To illustrate the effect of this, we re-run the analysis for untransformed coordinates. All the steps are the same as before, except for the use of different x-y coordinates.
dist_X = pairwise_distances(data_cluster, metric = 'manhattan')
kmedoids_instance4 = kmedoids.pam(dist_X, n_clusters,
random_state = 123456789)
cluster_labels4 = kmedoids_instance4.labels
print("Medoids:", kmedoids_instance4.medoids)
print("Iterations:", kmedoids_instance4.n_iter)
print("Swaps:", kmedoids_instance4.n_swap)
c_stats = cluster_stats(cluster_labels4)
sil = kmedoids.silhouette(dist_X, cluster_labels4, samples = False)
print("Average silhouette score:", np.round(sil[0], 4))
clusfit = cluster_fit(data = data_cluster, clustlabels = cluster_labels4,
correct = True, n_clusters = n_clusters)Medoids: [772 488 654 753 353 516 205 437]
Iterations: 10
Swaps: 9
Labels Cardinality
0.0 114.0
1.0 97.0
2.0 88.0
3.0 105.0
4.0 105.0
5.0 64.0
6.0 133.0
7.0 85.0
Average silhouette score: 0.3565
Total Sum of Squares (TSS): 1579.9999999999995
Within-cluster Sum of Squares (WSS) for each cluster: [30.176 35.784 16.016 45.859 41.827 40.086 29.556 16.952]
Total Within-cluster Sum of Squares (WSS): 256.256
Between-cluster Sum of Squares (BSS): 1323.744
Ratio of BSS to TSS: 0.838
cluster_map(dfs, cluster_labels4, figsize = (5, 5), title="", cmap='Set2', legend_fontsize=8)
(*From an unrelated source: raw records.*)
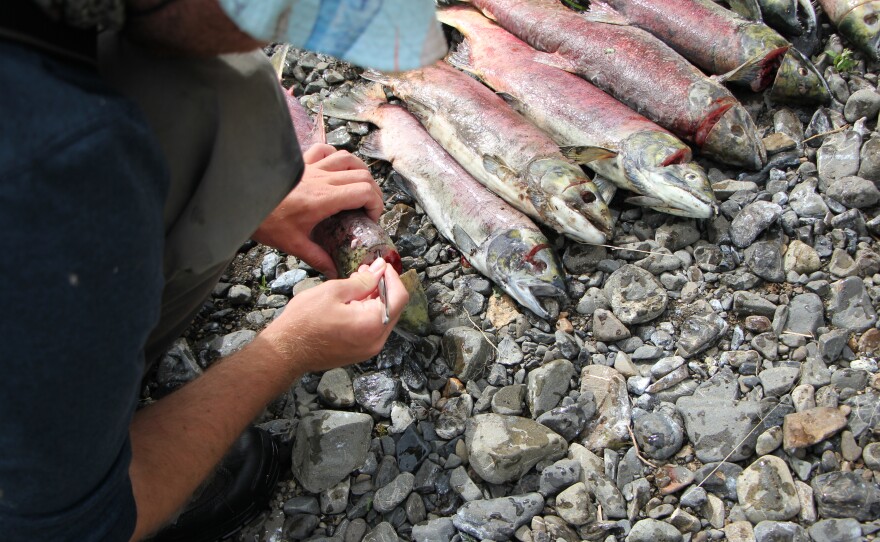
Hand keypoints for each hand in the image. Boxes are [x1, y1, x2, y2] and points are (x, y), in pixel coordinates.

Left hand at [252, 144, 383, 277]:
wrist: (241, 201)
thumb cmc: (265, 221)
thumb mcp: (293, 244)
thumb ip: (318, 258)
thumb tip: (334, 271)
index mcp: (323, 199)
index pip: (363, 192)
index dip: (376, 203)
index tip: (371, 218)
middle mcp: (321, 179)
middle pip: (362, 176)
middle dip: (373, 192)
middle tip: (369, 208)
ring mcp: (312, 168)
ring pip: (348, 158)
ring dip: (360, 172)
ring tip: (360, 188)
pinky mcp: (301, 163)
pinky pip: (325, 150)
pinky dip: (336, 156)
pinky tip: (336, 168)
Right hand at [261, 258, 409, 373]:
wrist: (286, 351)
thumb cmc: (304, 321)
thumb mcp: (333, 291)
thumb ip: (363, 280)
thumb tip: (380, 269)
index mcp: (373, 323)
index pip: (399, 296)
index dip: (392, 276)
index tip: (381, 265)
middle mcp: (377, 340)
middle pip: (393, 307)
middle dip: (383, 286)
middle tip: (366, 270)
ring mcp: (369, 349)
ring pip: (383, 317)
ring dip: (374, 298)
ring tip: (356, 283)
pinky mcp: (360, 352)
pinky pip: (372, 328)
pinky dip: (367, 312)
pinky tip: (352, 301)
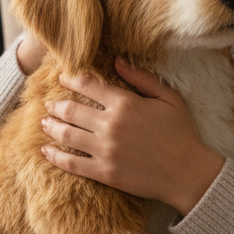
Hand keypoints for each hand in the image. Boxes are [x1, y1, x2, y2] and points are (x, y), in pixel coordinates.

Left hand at [40, 58, 224, 213]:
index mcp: (125, 104)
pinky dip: (55, 156)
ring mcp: (105, 150)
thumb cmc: (181, 134)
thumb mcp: (168, 98)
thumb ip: (141, 78)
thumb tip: (118, 60)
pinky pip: (72, 164)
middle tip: (49, 104)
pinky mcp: (104, 173)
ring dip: (51, 127)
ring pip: (66, 135)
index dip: (71, 80)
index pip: (88, 86)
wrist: (189, 174)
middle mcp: (110, 125)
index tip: (62, 78)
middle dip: (56, 105)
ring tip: (44, 122)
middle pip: (71, 110)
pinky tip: (46, 150)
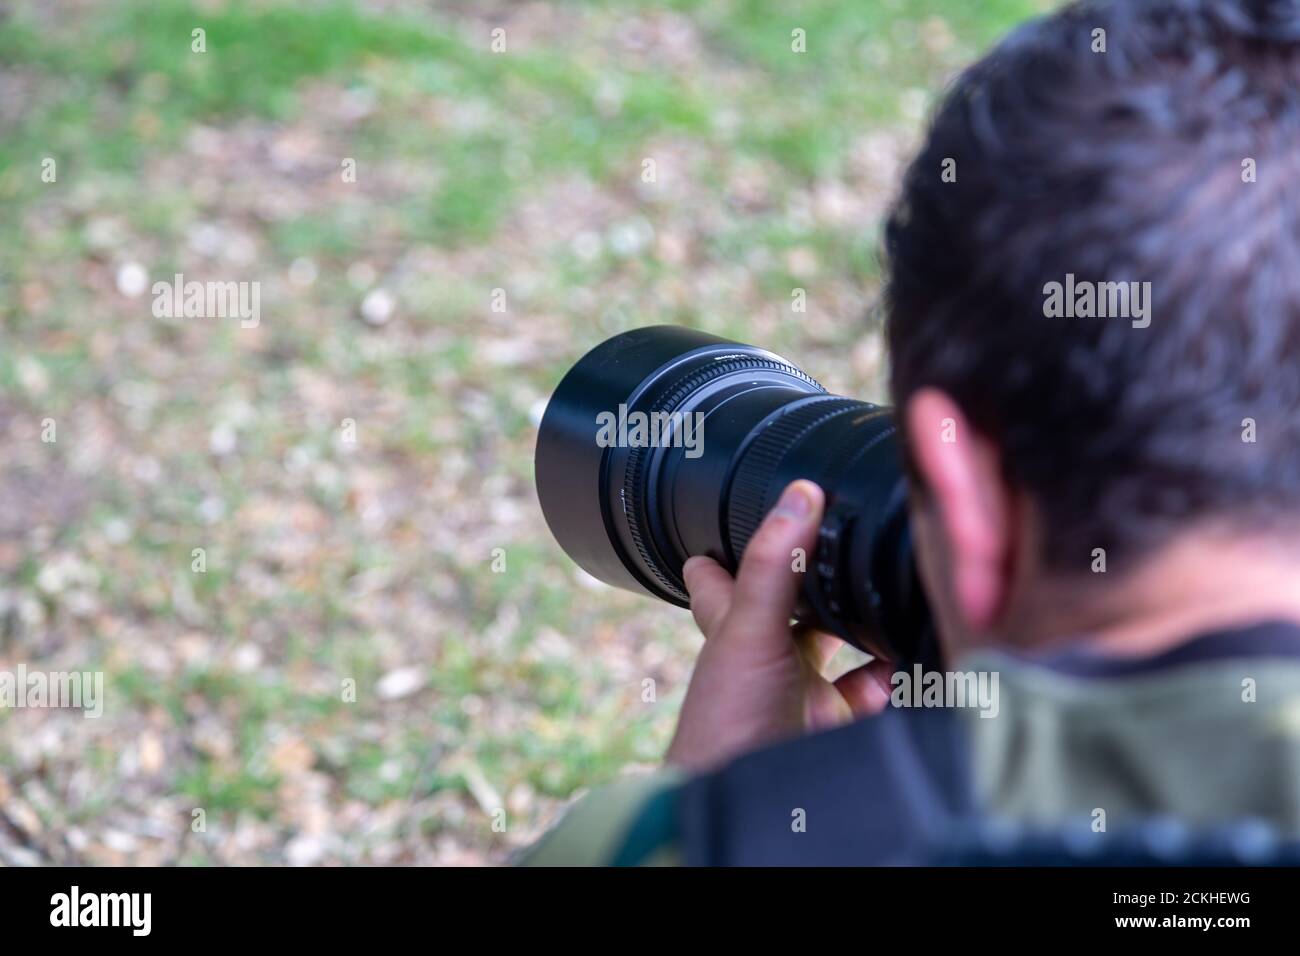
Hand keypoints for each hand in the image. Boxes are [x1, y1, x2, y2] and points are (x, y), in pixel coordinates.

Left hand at [665, 479, 893, 771]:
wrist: (746, 803)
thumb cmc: (725, 724)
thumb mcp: (748, 630)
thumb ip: (775, 564)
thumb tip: (800, 492)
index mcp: (732, 624)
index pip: (722, 571)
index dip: (730, 542)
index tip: (754, 507)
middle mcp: (765, 652)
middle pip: (793, 601)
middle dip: (822, 577)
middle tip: (857, 540)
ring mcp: (801, 688)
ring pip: (839, 643)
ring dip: (867, 624)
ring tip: (899, 593)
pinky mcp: (834, 723)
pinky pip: (874, 690)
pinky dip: (894, 675)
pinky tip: (910, 660)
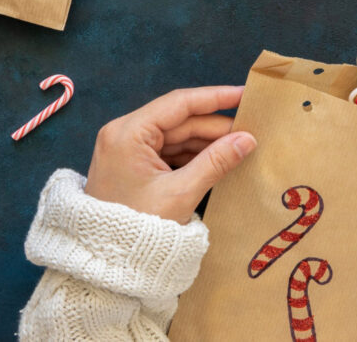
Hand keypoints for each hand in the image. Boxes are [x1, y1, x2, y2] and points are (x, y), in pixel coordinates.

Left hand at [84, 86, 256, 223]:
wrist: (106, 263)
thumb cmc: (137, 230)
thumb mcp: (181, 193)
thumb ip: (216, 162)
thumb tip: (248, 139)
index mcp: (128, 133)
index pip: (179, 104)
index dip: (215, 97)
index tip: (244, 94)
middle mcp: (124, 133)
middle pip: (179, 120)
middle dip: (215, 126)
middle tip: (251, 128)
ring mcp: (127, 149)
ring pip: (176, 136)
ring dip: (207, 141)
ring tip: (240, 145)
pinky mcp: (133, 164)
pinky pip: (169, 151)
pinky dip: (194, 155)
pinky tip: (219, 158)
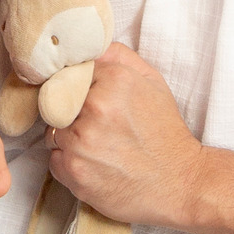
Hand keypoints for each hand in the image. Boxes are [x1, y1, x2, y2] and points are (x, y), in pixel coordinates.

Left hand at [47, 42, 203, 226]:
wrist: (180, 184)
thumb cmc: (165, 134)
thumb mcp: (153, 83)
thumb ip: (119, 56)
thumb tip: (88, 49)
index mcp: (114, 80)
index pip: (71, 73)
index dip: (79, 89)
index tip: (91, 102)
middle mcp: (94, 108)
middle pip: (57, 103)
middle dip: (72, 114)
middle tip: (99, 128)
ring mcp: (81, 141)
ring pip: (53, 132)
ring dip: (70, 140)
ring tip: (100, 149)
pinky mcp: (73, 171)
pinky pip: (54, 160)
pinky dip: (70, 164)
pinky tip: (96, 166)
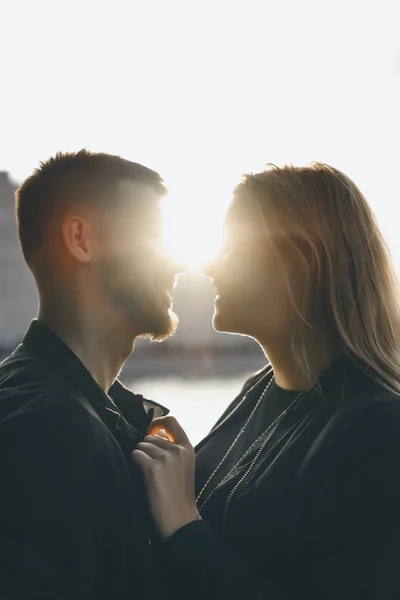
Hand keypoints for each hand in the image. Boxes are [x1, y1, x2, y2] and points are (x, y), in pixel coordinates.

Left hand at [131, 416, 199, 539]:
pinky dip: (135, 465)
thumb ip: (173, 448)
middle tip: (152, 468)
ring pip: (141, 446)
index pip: (171, 421)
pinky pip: (136, 455)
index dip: (157, 423)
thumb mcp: (184, 465)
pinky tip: (143, 477)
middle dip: (146, 449)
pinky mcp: (153, 468)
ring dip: (140, 458)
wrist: (180, 519)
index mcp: (187, 448)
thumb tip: (156, 433)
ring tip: (149, 475)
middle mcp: (178, 450)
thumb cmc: (179, 494)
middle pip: (151, 437)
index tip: (151, 431)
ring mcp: (166, 458)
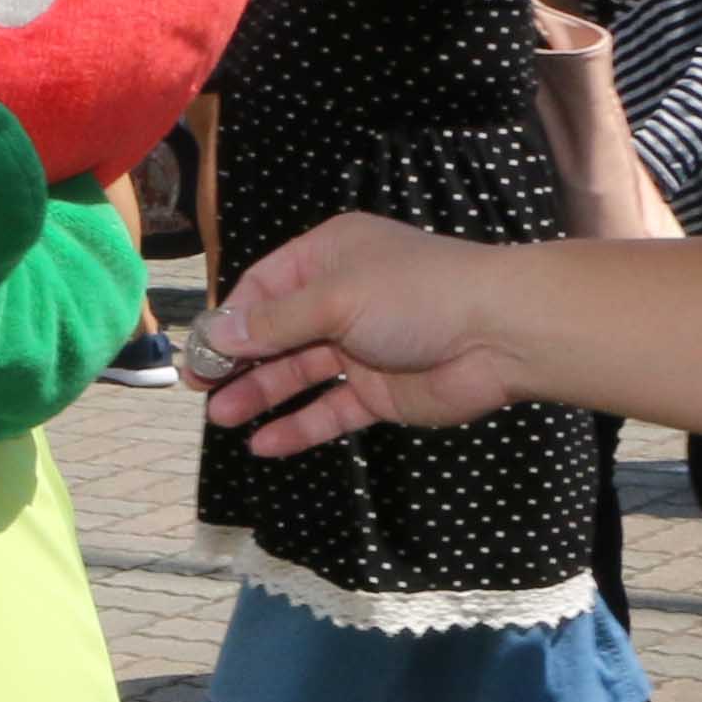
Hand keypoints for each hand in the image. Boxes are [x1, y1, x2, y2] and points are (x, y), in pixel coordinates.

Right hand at [197, 218, 528, 456]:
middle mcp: (341, 299)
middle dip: (237, 360)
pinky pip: (330, 409)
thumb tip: (215, 333)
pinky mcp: (380, 392)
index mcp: (330, 258)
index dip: (230, 320)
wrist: (501, 334)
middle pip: (275, 333)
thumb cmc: (418, 295)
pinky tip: (265, 444)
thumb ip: (274, 323)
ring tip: (222, 418)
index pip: (263, 288)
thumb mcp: (336, 298)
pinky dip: (299, 425)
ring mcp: (361, 348)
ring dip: (260, 394)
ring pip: (298, 373)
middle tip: (200, 389)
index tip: (200, 352)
In the cluster map, note how the resulting regions are less elongated in the vertical direction. This is a direct result of using actual distances instead of the transformed values.
9.3 Practice
The different variants of PAM are very sensitive to the various tuning parameters. Assess the effect of changing these on the resulting clusters.